When certain operations during the production of a product cause overhead costs, those need to be accounted for in the ABC system. When this type of tracking occurs, it provides a way for the company to drill down and reduce overhead costs. Apple Inc. uses ABC as their method of cost accounting. Creating Apple products is very complex and has a lot of moving parts. Due to this, ABC seems to work well for the company. Apple creates various cost groups or pools to ensure each action is being categorized and recorded accurately and applied effectively (My Best Writer, 2020). With that level of detail, Apple is able to source better resources for the production of their products and hopefully reduce costs where possible. The ABC method also allows Apple a lot more accuracy with their cost data. Because Apple has so many different products, ABC provides the ability to clearly identify the costs that apply to certain products and those that don’t.

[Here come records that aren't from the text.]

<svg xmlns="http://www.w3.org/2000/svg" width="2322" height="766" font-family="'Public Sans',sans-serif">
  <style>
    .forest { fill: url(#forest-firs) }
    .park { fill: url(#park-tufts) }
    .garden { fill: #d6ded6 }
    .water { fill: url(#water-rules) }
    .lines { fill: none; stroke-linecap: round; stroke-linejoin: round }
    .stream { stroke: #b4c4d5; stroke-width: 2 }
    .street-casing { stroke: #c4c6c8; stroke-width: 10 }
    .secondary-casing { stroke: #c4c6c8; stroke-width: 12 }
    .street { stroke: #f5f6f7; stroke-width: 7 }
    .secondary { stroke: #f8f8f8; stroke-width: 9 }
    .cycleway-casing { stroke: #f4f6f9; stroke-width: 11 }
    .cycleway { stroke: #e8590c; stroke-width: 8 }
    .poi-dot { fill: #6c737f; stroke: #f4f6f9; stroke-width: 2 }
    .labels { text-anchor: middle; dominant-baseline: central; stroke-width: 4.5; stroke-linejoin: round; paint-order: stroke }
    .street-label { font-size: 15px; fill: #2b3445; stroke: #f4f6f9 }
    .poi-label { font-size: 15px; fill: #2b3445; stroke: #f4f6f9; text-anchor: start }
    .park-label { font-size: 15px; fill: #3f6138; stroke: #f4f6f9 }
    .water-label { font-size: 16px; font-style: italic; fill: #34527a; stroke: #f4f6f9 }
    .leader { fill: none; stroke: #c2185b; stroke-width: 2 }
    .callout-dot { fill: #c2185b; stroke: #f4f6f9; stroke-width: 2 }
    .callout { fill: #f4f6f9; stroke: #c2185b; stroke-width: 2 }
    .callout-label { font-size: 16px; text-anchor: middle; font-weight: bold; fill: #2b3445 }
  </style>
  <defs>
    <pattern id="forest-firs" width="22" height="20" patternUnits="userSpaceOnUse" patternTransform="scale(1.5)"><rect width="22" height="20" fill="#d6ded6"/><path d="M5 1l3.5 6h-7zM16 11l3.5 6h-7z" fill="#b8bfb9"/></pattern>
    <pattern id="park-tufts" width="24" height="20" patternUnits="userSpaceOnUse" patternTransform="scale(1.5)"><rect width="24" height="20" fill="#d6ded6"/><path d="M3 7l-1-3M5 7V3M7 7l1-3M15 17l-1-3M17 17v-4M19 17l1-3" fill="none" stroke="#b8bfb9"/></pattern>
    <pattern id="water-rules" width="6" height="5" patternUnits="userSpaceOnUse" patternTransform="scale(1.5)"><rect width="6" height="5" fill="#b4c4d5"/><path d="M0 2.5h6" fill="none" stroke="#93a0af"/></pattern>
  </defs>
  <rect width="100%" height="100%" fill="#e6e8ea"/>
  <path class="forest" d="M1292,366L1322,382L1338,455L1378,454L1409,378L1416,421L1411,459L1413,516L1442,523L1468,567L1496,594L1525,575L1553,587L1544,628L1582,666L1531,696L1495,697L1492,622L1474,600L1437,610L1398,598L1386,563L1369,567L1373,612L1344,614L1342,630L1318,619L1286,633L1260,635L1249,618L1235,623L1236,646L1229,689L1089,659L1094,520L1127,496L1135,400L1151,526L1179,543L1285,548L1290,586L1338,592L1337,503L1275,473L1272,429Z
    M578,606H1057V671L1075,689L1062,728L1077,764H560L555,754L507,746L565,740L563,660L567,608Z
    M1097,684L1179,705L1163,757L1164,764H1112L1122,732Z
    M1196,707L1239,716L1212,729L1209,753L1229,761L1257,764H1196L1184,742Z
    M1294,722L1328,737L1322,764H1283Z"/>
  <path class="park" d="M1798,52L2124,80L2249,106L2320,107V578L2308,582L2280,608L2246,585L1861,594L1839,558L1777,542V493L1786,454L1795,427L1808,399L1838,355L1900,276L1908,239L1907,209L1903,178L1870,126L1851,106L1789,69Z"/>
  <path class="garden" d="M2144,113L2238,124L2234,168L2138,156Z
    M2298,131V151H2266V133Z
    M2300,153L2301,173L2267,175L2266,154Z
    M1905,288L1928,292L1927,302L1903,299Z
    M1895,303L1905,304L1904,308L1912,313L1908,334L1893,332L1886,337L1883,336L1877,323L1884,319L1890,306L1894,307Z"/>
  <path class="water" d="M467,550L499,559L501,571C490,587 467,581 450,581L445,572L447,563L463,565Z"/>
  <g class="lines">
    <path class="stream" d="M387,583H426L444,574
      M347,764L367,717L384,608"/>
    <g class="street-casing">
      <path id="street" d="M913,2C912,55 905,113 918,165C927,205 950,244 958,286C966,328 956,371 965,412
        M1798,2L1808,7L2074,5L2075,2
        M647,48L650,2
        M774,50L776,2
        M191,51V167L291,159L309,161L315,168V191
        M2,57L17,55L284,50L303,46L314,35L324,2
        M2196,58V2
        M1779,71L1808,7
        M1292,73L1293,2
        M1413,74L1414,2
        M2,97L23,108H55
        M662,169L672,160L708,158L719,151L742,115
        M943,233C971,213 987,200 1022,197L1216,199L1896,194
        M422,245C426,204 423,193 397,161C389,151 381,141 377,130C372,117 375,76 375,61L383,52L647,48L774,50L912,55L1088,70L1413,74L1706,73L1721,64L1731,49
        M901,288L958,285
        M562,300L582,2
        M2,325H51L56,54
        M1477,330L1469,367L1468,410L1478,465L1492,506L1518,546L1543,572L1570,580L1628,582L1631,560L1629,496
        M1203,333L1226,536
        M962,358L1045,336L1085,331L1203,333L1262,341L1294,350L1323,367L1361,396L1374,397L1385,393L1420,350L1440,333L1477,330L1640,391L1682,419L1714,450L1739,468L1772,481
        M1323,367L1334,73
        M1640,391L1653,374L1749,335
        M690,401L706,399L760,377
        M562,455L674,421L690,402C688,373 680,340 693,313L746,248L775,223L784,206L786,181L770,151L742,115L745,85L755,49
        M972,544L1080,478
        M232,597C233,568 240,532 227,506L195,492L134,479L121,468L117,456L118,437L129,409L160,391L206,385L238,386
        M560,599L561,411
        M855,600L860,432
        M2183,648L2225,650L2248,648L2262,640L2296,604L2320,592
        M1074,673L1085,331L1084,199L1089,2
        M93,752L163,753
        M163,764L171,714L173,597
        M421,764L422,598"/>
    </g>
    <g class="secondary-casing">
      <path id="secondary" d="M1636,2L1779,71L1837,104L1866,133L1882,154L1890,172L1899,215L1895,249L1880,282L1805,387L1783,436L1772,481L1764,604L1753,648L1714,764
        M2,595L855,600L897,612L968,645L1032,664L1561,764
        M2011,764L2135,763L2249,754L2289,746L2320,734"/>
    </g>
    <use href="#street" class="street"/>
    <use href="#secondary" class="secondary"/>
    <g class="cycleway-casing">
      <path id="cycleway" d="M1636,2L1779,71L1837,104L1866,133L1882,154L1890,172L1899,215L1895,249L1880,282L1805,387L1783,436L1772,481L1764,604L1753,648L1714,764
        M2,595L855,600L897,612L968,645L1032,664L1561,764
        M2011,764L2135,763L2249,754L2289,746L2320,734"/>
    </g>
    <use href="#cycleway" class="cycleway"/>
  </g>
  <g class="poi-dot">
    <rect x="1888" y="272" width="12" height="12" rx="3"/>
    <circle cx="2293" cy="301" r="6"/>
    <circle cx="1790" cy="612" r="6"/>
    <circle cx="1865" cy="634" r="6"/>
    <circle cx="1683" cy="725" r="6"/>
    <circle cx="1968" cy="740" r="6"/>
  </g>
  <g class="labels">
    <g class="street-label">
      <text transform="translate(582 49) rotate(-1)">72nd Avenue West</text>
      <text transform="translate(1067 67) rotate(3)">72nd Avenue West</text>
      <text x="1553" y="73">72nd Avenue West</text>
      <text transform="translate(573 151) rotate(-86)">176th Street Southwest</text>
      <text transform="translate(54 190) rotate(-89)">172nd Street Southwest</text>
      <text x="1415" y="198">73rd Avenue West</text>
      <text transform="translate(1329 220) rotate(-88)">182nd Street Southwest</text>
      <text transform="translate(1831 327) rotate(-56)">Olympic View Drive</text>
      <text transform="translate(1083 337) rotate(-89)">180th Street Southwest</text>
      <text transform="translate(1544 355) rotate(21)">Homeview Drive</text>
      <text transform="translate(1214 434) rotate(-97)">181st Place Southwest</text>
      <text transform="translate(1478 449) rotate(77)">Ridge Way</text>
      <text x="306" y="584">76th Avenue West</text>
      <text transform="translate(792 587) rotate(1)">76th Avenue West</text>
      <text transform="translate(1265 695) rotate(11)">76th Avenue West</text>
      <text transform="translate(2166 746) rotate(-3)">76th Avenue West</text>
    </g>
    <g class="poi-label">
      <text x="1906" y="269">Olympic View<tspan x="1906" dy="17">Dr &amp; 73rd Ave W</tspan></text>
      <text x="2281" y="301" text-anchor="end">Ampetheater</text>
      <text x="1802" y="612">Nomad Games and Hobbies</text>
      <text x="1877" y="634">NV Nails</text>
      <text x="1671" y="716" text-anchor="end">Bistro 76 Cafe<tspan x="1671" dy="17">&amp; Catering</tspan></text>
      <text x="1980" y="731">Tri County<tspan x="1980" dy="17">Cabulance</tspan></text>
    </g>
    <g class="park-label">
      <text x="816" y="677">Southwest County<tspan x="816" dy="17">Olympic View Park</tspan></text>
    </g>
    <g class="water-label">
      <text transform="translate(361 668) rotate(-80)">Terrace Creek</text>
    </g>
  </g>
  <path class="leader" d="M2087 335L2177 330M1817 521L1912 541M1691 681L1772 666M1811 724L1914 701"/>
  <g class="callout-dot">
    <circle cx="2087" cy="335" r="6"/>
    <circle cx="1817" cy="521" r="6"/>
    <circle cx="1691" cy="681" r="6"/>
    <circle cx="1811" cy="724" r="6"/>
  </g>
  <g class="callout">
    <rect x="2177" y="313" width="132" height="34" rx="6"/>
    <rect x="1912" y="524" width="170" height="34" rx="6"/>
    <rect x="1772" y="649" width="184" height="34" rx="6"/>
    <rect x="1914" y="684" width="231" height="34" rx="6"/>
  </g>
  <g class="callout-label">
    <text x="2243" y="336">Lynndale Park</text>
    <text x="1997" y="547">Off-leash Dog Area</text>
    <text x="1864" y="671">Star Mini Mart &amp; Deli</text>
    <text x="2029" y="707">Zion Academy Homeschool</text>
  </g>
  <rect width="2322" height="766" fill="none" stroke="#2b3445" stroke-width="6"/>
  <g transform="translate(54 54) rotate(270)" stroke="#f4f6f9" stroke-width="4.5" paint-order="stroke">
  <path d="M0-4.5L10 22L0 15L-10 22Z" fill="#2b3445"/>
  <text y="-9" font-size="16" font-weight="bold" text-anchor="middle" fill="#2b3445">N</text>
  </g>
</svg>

My Best Writer. (2020). Activity Based Costing ABC in Apple Inc. Retrieved from My Best Writer: https://mybestwriter.com/activity-based-costing-ab…
STUDENT 3 (Andy):
For this week’s forum I will be explaining the activity based costing process. Activity-based costing is a method of assigning overhead and indirect cost-such as salaries and utilities to products and services. The activity-based costing system of cost accounting is based on activities, which are considered any event, nit of work, or task with specific goal. A lot of businesses use it as a supplemental costing system, to track cost activities, to make sure it’s in compliance with industry standards and policy’s. Activity based costing helps allocate overhead expenses to jobs and products based on the amount of the activities required to produce the product instead of simply estimating how much each job uses. Like all thing, Activity Based Process has numerous steps. I will name and explain the 7 step process below.
Step 1: Identify the products that are the chosen cost objects.

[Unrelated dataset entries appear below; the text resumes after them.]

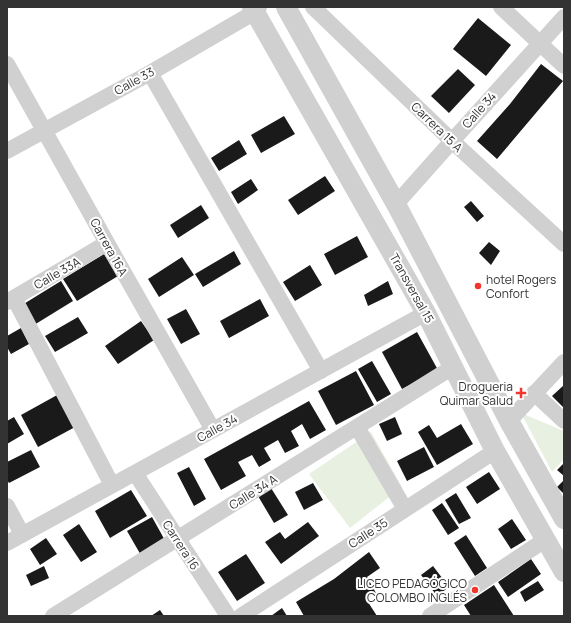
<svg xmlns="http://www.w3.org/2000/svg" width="571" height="623" font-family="Manrope,sans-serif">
	<rect width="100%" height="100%" fill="#fff"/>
	<path fill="#e7f0e1" d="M521,413l43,18v28l-12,13z
		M371,432l31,55 -52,41 -41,-54z"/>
	<path fill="#1a1a1a" d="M478,18l33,27 -25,31 -33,-27z
		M541,64l22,17 -66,78 -20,-18 33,-37z
		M458,69l17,16 -26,28 -18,-17z
		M284,116l11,18 -34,19 -10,-18z
		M239,140l8,14 -28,17 -8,-13z
		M325,176l10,15 -37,24 -10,-15z
		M251,179l7,11 -20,14 -7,-12z
		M471,201l13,15 -7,6 -13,-15z
		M201,205l8,13 -31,20 -8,-13z
		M357,236l11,21 -33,18 -11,-21z
		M489,242l11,9 -9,14 -12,-12z
		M234,251l7,13 -38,23 -8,-13z
		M104,254l14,22 -41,25 -14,-22z
		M182,257l12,18 -35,22 -11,-18z
		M310,265l12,20 -27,16 -12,-19z
		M61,281l12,20 -39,24 -12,-20z
		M388,281l5,13 -25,12 -4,-11z
		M260,299l9,17 -40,22 -9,-17z
		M186,309l14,25 -19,10 -14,-25z
		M78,317l10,16 -33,19 -10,-16z
		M141,321l13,19 -36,24 -13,-18z
		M21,328l8,16 -18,10 -4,-7v-11z
		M417,332l21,38 -36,19 -20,-37z
		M372,361l19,33 -14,8 -19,-33z
		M356,371l18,34 -38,20 -18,-34z
		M564,385v23l-12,-12z
		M59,394l18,32 -39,21 -17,-32z
		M309,401l17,29 -16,9 -8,-15 -11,7 8,15 -14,7 -7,-13 -14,8 7,12 -12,7 -7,-12 -14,7 8,14 -25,14 -17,-31z
		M14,417l10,17 -17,10v-23z
		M395,417l7,17 -15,7 -8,-17z
		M461,424l12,20 -36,21 -19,-33 11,-7 8,13z
		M424,447l10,20 -27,14 -10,-20z
		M31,450l9,17 -31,16 -2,-3v-18z
		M564,463v13l-7,-6z
		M189,467l17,32 -12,7 -17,-33z
		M489,472l11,17 -23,15 -11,-17z
		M564,480v14l-7,-7z
		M313,483l10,17 -19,10 -9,-18z
		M271,488l17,27 -14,8 -16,-27z
		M131,490l16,26 -37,22 -15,-27z
		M456,493l15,25 -12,6 -14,-24z
		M442,503l17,25 -11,7 -16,-25z
		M152,517l15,27 -25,13 -15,-26z
		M512,519l14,21 -15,9 -13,-20z
		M308,522l11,14 -38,28 -16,-22 15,-10 5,7z
		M79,524l18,28 -16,10 -18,-27z
		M466,535l21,33 -12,8 -21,-33z
		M46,538l11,16 -17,11 -10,-16z
		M369,552l11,16 -13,9 9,16 -10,6 11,17h-73l-8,-14 38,-23z
		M246,554l19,29 -28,18 -19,-29z
		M531,559l10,15 -33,23 -10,-15z
		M44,566l5,12 -18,8 -5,-11z
		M433,566l16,21 -12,9 -16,-21z
		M538,581l6,9 -19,12 -5,-10z
		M494,585l20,31h-43l-7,-11z
		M282,608l5,8h-16z
		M160,610l4,6h-13z"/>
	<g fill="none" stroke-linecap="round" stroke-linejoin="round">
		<path stroke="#d0d0d0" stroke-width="16" d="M313,7l139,134 112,103
			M501,7l63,59
			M7,64l100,179 106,187
			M150,73l171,298
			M7,151l143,-78 105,-61 4,-5
			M396,204l56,-63 112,-124
			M14,298l98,187
			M7,302l100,-59
			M534,393l30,28
			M509,421l55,-59
			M357,427l48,82
			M135,473l93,143
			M7,506l15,28
			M7,543l419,-230
			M53,616l400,-249
			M241,616l254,-165
			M430,616l115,-76"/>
		<path stroke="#d0d0d0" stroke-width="20" d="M252,7l174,306 69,138 69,121
			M286,7l110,197 113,217 55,98"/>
	</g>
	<g fill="#f1362e" stroke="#fff" stroke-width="1.5">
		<circle cx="478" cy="286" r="4"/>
		<path d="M519 387h4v4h4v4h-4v4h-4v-4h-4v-4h4z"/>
		<circle cx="475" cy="590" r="4"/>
	</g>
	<g text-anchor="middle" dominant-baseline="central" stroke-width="4" stroke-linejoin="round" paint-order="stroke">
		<g font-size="12" fill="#333" stroke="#fff">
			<text transform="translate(134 81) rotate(-29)">Calle 33</text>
			<text transform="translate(479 110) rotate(-48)">Calle 34</text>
			<text transform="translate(437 127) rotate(44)">Carrera 15 A</text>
			<text transform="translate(109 247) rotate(61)">Carrera 16A</text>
			<text transform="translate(57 273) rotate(-30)">Calle 33A</text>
			<text transform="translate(412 288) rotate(61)">Transversal 15</text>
			<text transform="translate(217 428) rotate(-29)">Calle 34</text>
			<text transform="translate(253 492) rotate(-32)">Calle 34 A</text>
			<text transform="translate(368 533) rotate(-33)">Calle 35</text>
			<text transform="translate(181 545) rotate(57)">Carrera 16</text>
		</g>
		<g font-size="12" fill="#333" stroke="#fff" text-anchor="end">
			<text x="486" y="279" text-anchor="start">hotel Rogers<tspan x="486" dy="14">Confort</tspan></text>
			<text x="513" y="386">Drogueria<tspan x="513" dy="14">Quimar Salud</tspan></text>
			<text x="467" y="583">LICEO PEDAGÓGICO<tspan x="467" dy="14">COLOMBO INGLÉS</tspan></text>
		</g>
	</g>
	<rect width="571" height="623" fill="none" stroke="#333333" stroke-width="16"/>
</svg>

Step 2: Identify the direct costs of the products.
Step 3: select the activities and cots-allocation bases to use for allocating indirect costs to the products.
Step 4: Identify the indirect costs associated with each cost-allocation base (Activity).
Step 5: Compute the rate per unit of each cost-allocation base (Activity) used to allocate indirect costs to the products.
Step 6: Compute the indirect costs allocated to the products.
Step 7: Compute the total costs of the products by adding all direct and indirect costs assigned to the products.
An ABC system is often categorized on the basis of the different types of cost drives utilized. The four different categories are Output unit-level costs, Batch-level costs, Product-sustaining costs, and Facility-sustaing costs.